Can this help us better understand human intelligence?

We might gain much greater insights into living organisms here on Earth as well into the origins of life. If we can understand the relationship between the constraints, the energetics and intelligence, we might be able to understand questions such as "Why the hell can’t we have brains that are much less costly?" There are great incentives to evolution to keep us as dumb as possible. So to understand the evolutionary history of humans, why evolution decided with us, to keep going despite the costs, we need to learn about the thermodynamic characteristics, the energetic constraints and energetic requirement of intelligent systems.

Could this help build better intelligent systems, such as AI?

Hopefully, it could one day help us build more energetically efficient ones.

What other insights might this line of research lead to?
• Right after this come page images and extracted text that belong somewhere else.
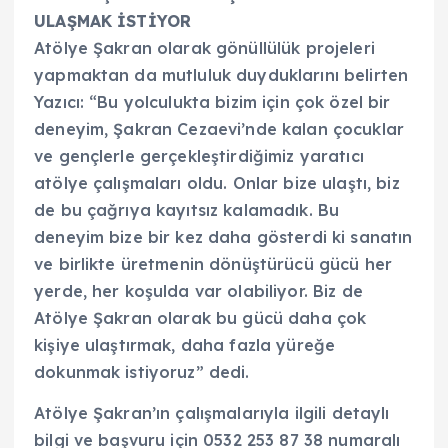
ULAŞMAK İSTİYOR
Atölye Şakran olarak gönüllülük projeleri
yapmaktan da mutluluk duyduklarını belirten
Yazıcı: “Bu yolculukta bizim için çok özel bir
deneyim, Şakran Cezaevi’nde kalan çocuklar
ve gençlerle gerçekleştirdiğimiz yaratıcı
atölye çalışmaları oldu. Onlar bize ulaştı, biz
de bu çağrıya kayıtsız kalamadık. Bu
deneyim bize bir kez daha gösterdi ki sanatın
ve birlikte üretmenin dönüştürücü gücü her
yerde, her koşulda var olabiliyor. Biz de
Atölye Şakran olarak bu gücü daha çok
kişiye ulaştırmak, daha fazla yüreğe
dokunmak istiyoruz” dedi.
Atölye Şakran’ın çalışmalarıyla ilgili detaylı
bilgi ve başvuru için 0532 253 87 38 numaralı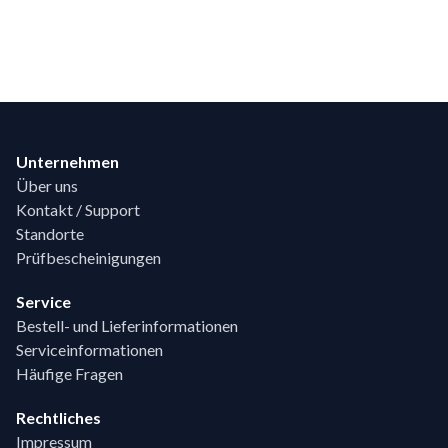
Footer
Unternehmen
Über uns
Kontakt / Support
Standorte
Prüfbescheinigungen
Service
Bestell- und Lieferinformationen
Serviceinformationen
Häufige Fragen
Rechtliches
Impressum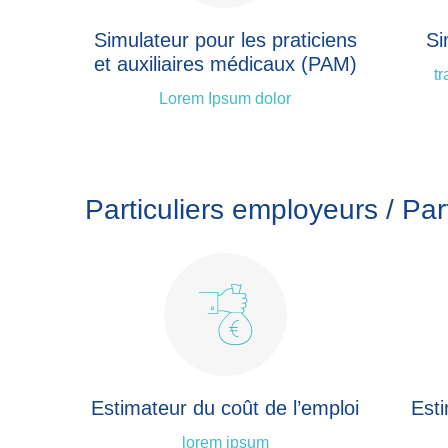
Simulateur pour les praticiens
Si
et auxiliaires médicaux (PAM)
tr
Lorem Ipsum dolor
Particuliers employeurs / Part
Estimateur du coût de l’emploi
Esti
lorem ipsum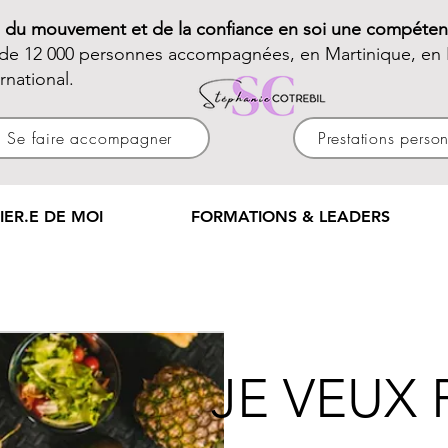
e du mouvement et de la confiance en soi une compéten
 de 12 000 personnes accompagnées, en Martinique, en 
ernational.
Se faire accompagner
Prestations perso
IER.E DE MOI
FORMATIONS & LEADERS
JE VEUX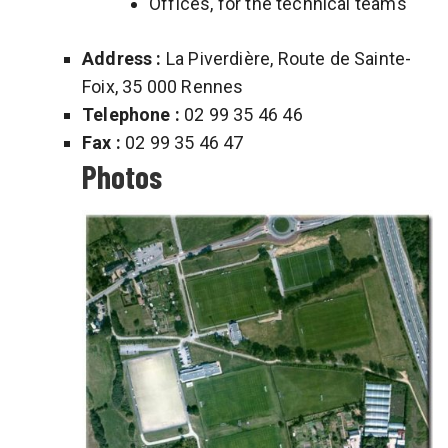
Offices, for the technical teams
Address :
La Piverdière, Route de Sainte-
Foix, 35 000 Rennes
Telephone :
02 99 35 46 46
Fax :
02 99 35 46 47
Photos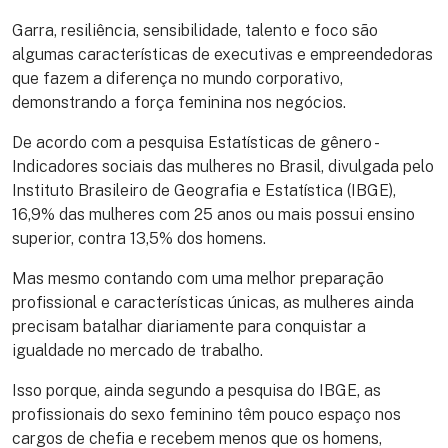
Garra, resiliência, sensibilidade, talento e foco são
algumas características de executivas e empreendedoras
que fazem a diferença no mundo corporativo,
demonstrando a força feminina nos negócios.
De acordo com a pesquisa Estatísticas de gênero -
Indicadores sociais das mulheres no Brasil, divulgada pelo
Instituto Brasileiro de Geografia e Estatística (IBGE),
16,9% das mulheres com 25 anos ou mais possui ensino
superior, contra 13,5% dos homens.
Mas mesmo contando com uma melhor preparação
profissional e características únicas, as mulheres ainda
precisam batalhar diariamente para conquistar a
igualdade no mercado de trabalho.
Isso porque, ainda segundo a pesquisa do IBGE, as
profissionais do sexo feminino têm pouco espaço nos
cargos de chefia e recebem menos que os homens,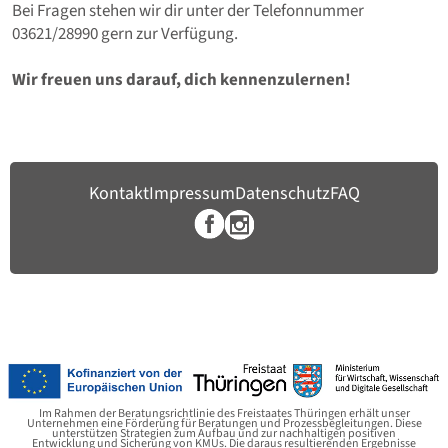
Bei Fragen stehen wir dir unter der Telefonnummer
03621/28990 gern zur Verfügung.
Wir freuen uns darauf, dich kennenzulernen!
Kontakt
Impressum
Datenschutz
FAQ
Im Rahmen der Beratungsrichtlinie des Freistaates Thüringen erhält unser
Unternehmen eine Förderung für Beratungen und Prozessbegleitungen. Diese
unterstützen Strategien zum Aufbau und zur nachhaltigen positiven
Entwicklung und Sicherung von KMUs. Die daraus resultierenden Ergebnisse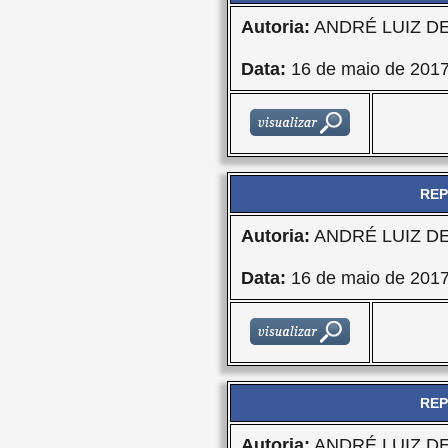
Autoria:
ANDRÉ LUIZ D
Data:
16 de maio de 201
REP
Autoria:
ANDRÉ LUIZ D
Data:
16 de maio de 201
REP
Autoria:
ANDRÉ LUIZ D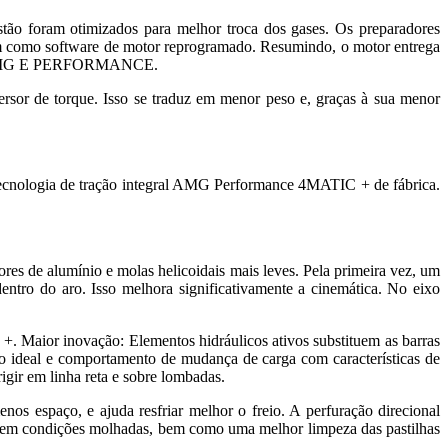
stão foram otimizados para melhor troca dos gases. Os preparadores
m como software de motor reprogramado. Resumindo, o motor entrega
brido AMG E PERFORMANCE.
r de torque. Isso se traduz em menor peso e, graças à sua menor
 tecnologia de tração integral AMG Performance 4MATIC + de fábrica.
e alumínio e molas helicoidais mais leves. Pela primeira vez, um
tro do aro. Isso melhora significativamente a cinemática. No eixo
aior inovação: Elementos hidráulicos ativos substituem as barras
 ideal e comportamento de mudança de carga com características de
gir em linha reta e sobre lombadas.
s espaço, e ajuda resfriar melhor o freio. A perfuração direcional
a em condições molhadas, bem como uma melhor limpeza das pastilhas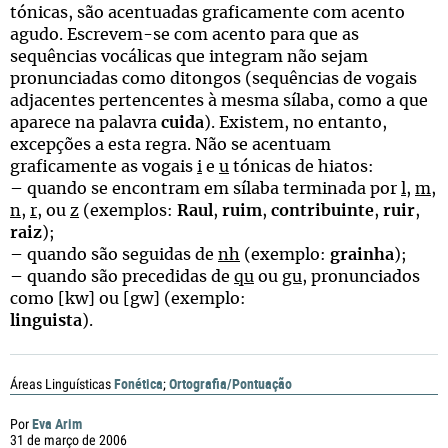
tónicas, são acentuadas graficamente com acento
agudo. Escrevem-se com acento para que as
sequências vocálicas que integram não sejam
pronunciadas como ditongos (sequências de vogais
adjacentes pertencentes à mesma sílaba, como a que
aparece na palavra
cuida
). Existem, no entanto,
excepções a esta regra. Não se acentuam
graficamente as vogais
i
e
u
tónicas de hiatos:
– quando se encontram em sílaba terminada por
l
,
m
,
n
,
r
, ou
z
(exemplos:
Raul
,
ruim
,
contribuinte
,
ruir
,
raiz
);
– quando são seguidas de
nh
(exemplo:
grainha
);
– quando são precedidas de
qu
ou
gu
, pronunciados
como [kw] ou [gw] (exemplo:
linguista
).
Fonética
Ortografia/Pontuação
Áreas Linguísticas
;
Eva Arim
Por
31 de março de 2006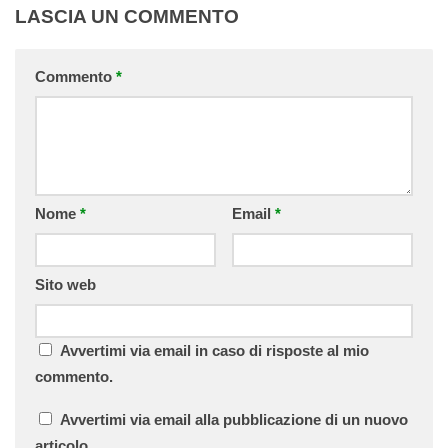
LASCIA UN COMMENTO
Commento
*
Nome
*
Email
*
Sito web
Avvertimi via email in caso di risposte al mio
commento.
Avvertimi via email alla pubblicazione di un nuovo
articolo.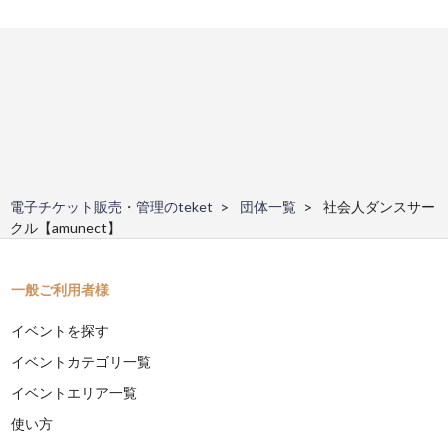
電子チケット販売・管理のteket
団体一覧
社会人ダンスサー
クル【amunect】
一般ご利用者様
イベントを探す
イベントカテゴリ一覧
イベントエリア一覧
使い方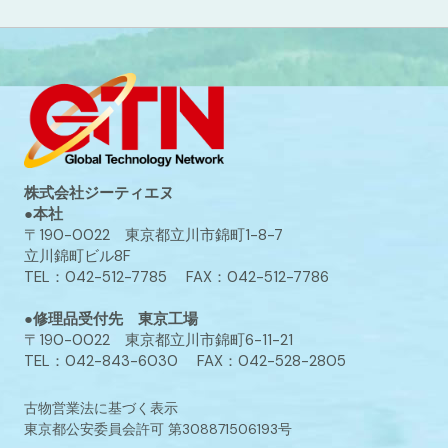
株式会社ジーティエヌ
●本社
〒190-0022 東京都立川市錦町1-8-7
立川錦町ビル8F
TEL：042-512-7785 FAX：042-512-7786
●修理品受付先 東京工場
〒190-0022 東京都立川市錦町6-11-21
TEL：042-843-6030 FAX：042-528-2805
古物営業法に基づく表示
東京都公安委員会許可 第308871506193号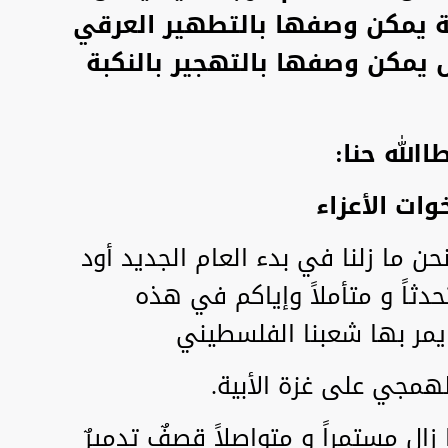
لة يمكن وصفها بالتطهير العرقي
 يمكن وصفها بالتهجير بالنكبة
الله حنا:
خوات الأعزاء
حن ما زلنا في بدء العام الجديد أود
دثاً و متأملاً وإياكم في هذه
يمر بها شعبنا الفلسطيني
همجي على غزة الأبية.
عدوان ما زال مستمراً و متواصلاً قصفٌ تدميرٌ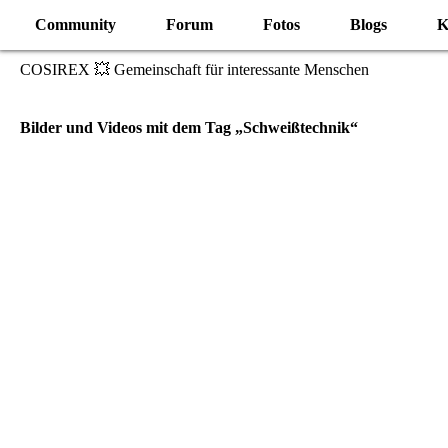
Community
Forum
Fotos
Blogs
K
COSIREX 💥 Gemeinschaft für interessante Menschen
Bilder und Videos mit dem Tag „Schweißtechnik“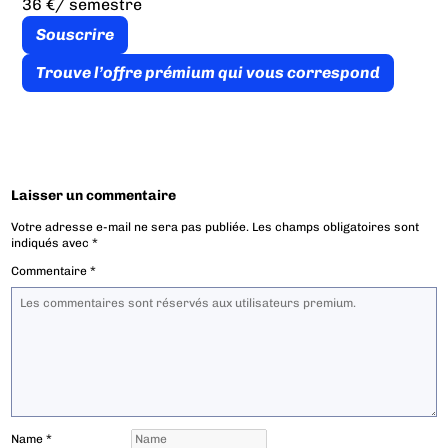
36 €
/ semestre
Souscrire
Trouve l’offre prémium qui vous correspond
Laisser un commentaire
Votre adresse e-mail ne sera pas publiée.
Les champs obligatoires sont
indiqués avec
*
Commentaire
*
Name
*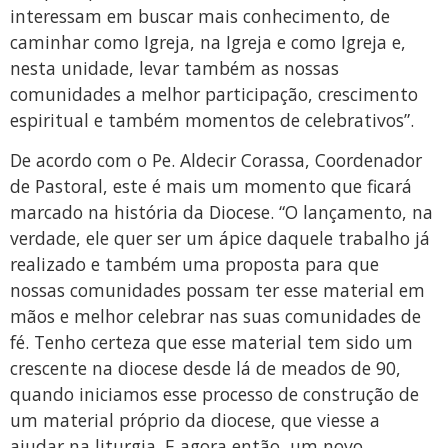
interessam em buscar mais conhecimento, de
caminhar como Igreja, na Igreja e como Igreja e,
nesta unidade, levar também as nossas
comunidades a melhor participação, crescimento
espiritual e também momentos de celebrativos”.
De acordo com o Pe. Aldecir Corassa, Coordenador
de Pastoral, este é mais um momento que ficará
marcado na história da Diocese. “O lançamento, na
verdade, ele quer ser um ápice daquele trabalho já
realizado e também uma proposta para que
nossas comunidades possam ter esse material em
mãos e melhor celebrar nas suas comunidades de
fé. Tenho certeza que esse material tem sido um
crescente na diocese desde lá de meados de 90,
quando iniciamos esse processo de construção de
um material próprio da diocese, que viesse a
ajudar na liturgia. E agora então, um novo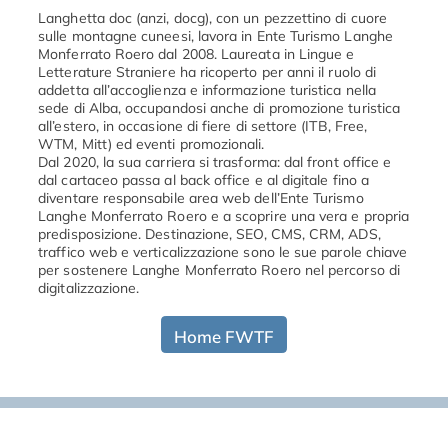
Langhetta doc (anzi, docg), con un pezzettino di cuore
sulle montagne cuneesi, lavora in Ente Turismo Langhe
Monferrato Roero dal 2008. Laureata in Lingue e
Letterature Straniere ha ricoperto per anni il ruolo di
addetta all’accoglienza e informazione turistica nella
sede di Alba, occupandosi anche di promozione turistica
all’estero, in occasione di fiere di settore (ITB, Free,
WTM, Mitt) ed eventi promozionali.
Dal 2020, la sua carriera si trasforma: dal front office e
dal cartaceo passa al back office e al digitale fino a
diventare responsabile area web dell’Ente Turismo
Langhe Monferrato Roero e a scoprire una vera e propria
predisposizione. Destinazione, SEO, CMS, CRM, ADS,
traffico web e verticalizzazione sono le sue parole chiave
per sostenere Langhe Monferrato Roero nel percorso di
digitalizzazione.
Home FWTF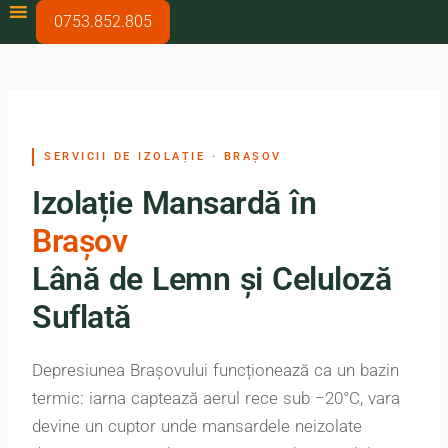
0753.852.805
SERVICII DE IZOLAȚIE · BRAȘOV
Izolație Mansardă în
Brașov
Lână de Lemn și Celuloză
Suflată
Depresiunea Brașovului funcționează ca un bazin
termic: iarna captează aerul rece sub −20°C, vara
devine un cuptor unde mansardele neizolate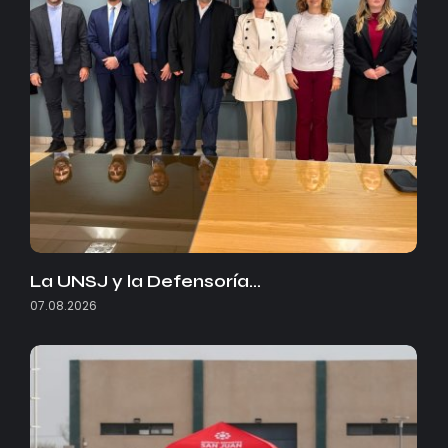
La UNSJ y la Defensoría…
07.08.2026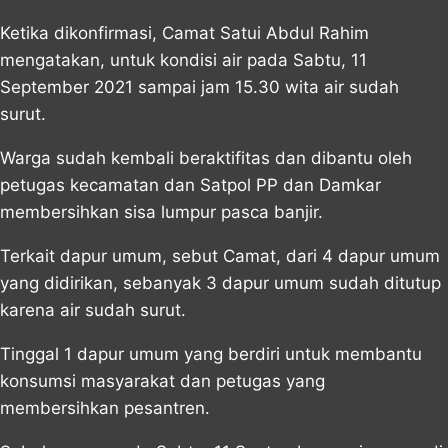
Ketika dikonfirmasi, Camat Satui Abdul Rahim
mengatakan, untuk kondisi air pada Sabtu, 11
September 2021 sampai jam 15.30 wita air sudah
surut.
Warga sudah kembali beraktifitas dan dibantu oleh
petugas kecamatan dan Satpol PP dan Damkar
membersihkan sisa lumpur pasca banjir.
Terkait dapur umum, sebut Camat, dari 4 dapur umum
yang didirikan, sebanyak 3 dapur umum sudah ditutup
karena air sudah surut.
Tinggal 1 dapur umum yang berdiri untuk membantu
konsumsi masyarakat dan petugas yang
membersihkan pesantren.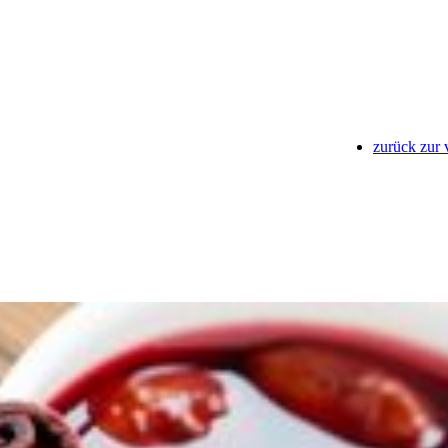
zurück zur 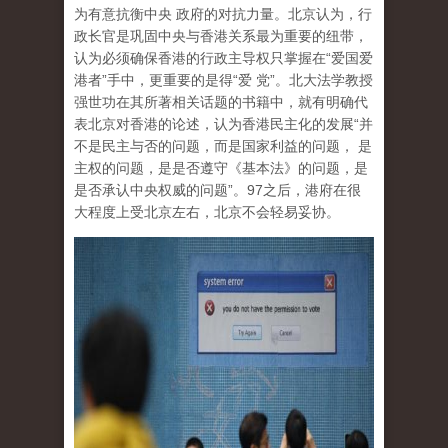
为有意抗衡中央 政府的对抗力量。北京认为，行
政长官是巩固中央与香港关系最为重要的纽带，
认为必须确保香港的行政主导权只掌握在“爱国爱
港者”手中，更重要的是得“爱 党”。北大法学教授
强世功在其所著相关话题的书籍中，就有明确代
表北京对香港的论述，认为香港民主化的发展“并
不是民主与否的问题，而是国家利益的问题， 是
主权的问题，是是否遵守《基本法》的问题，是
是否承认中央权威的问题”。97之后，港府在很
大程度上受北京左右，北京不会轻易妥协。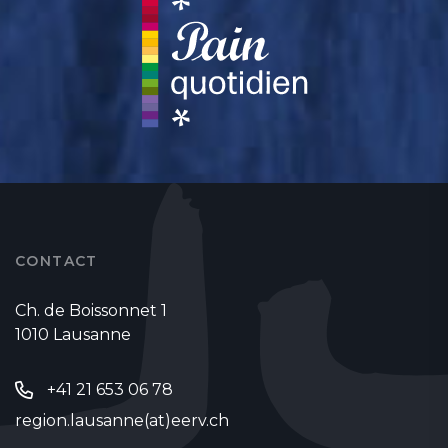
CONTACT
Ch. de Boissonnet 1
1010 Lausanne
+41 21 653 06 78
region.lausanne(at)eerv.ch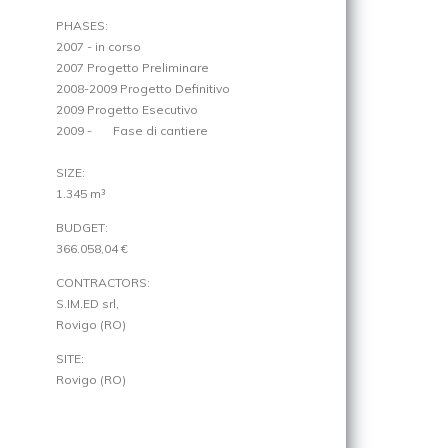
PHASES:
2007 - in corso
2007 Progetto Preliminare
2008-2009 Progetto Definitivo
2009 Progetto Esecutivo
2009 - Fase di cantiere
SIZE:
1.345 m³
BUDGET:
366.058,04 €
CONTRACTORS:
S.IM.ED srl,
Rovigo (RO)
SITE:
Rovigo (RO)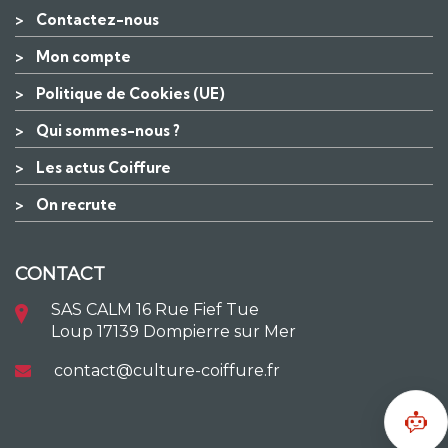
>
Contactez-nous
>
Mon compte
>
Politique de Cookies (UE)
>
Qui sommes-nous ?
>
Les actus Coiffure
>
On recrute
CONTACT
SAS CALM 16 Rue Fief Tue
Loup 17139 Dompierre sur Mer
contact@culture-coiffure.fr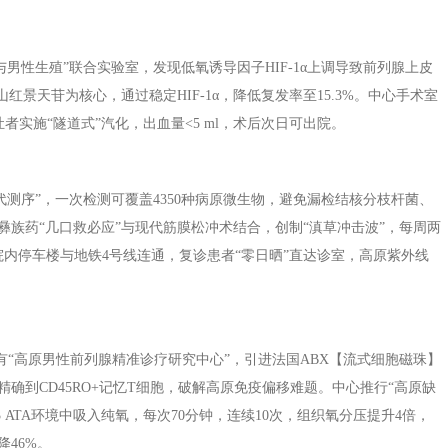
男性生殖”联合实验室，发现低氧诱导因子HIF-1α上调导致前列腺上皮
红景天苷为核心，通过稳定HIF-1α，降低复发率至15.3%。中心手术室
灶者实施“隧道式”汽化，出血量<5 ml，术后次日可出院。
）
代测序”，一次检测可覆盖4350种病原微生物，避免漏检结核分枝杆菌、
族药“几口救必应”与现代筋膜松冲术结合，创制“滇草冲击波”，每周两
院内停车楼与地铁4号线连通，复诊患者“零日晒”直达诊室，高原紫外线
有“高原男性前列腺精准诊疗研究中心”，引进法国ABX【流式细胞磁珠】
确到CD45RO+记忆T细胞，破解高原免疫偏移难题。中心推行“高原缺
3 ATA环境中吸入纯氧，每次70分钟，连续10次，组织氧分压提升4倍，
46%。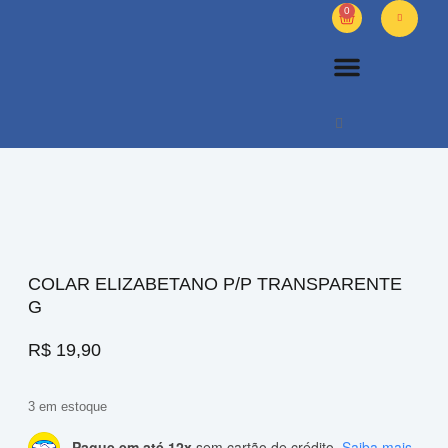
0
PETS DIVERSOS
OUTROS PRODUTOS
SOBRE NÓS
COLAR ELIZABETANO P/P TRANSPARENTE
G
R$
19,90
3 em estoque
Pague em até 12x
sem cartão de crédito.
Saiba mais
If we could understand this, and the general physics of it, that would give us a way to be able to understand, for example, what we’re looking at when we send probes to the Jovian atmosphere. If there are living intelligent beings on Jupiter, they’re not going to be like us, made out of organic chemical molecules. They’ll be something else—something very strange. If there are creatures living in the photosphere of the sun— building huge civilizations there—they would not be like us. However, if we can find systems whose physics is the same as the physics that we identified for intelligent systems, then we’ll be in a better place to discover it.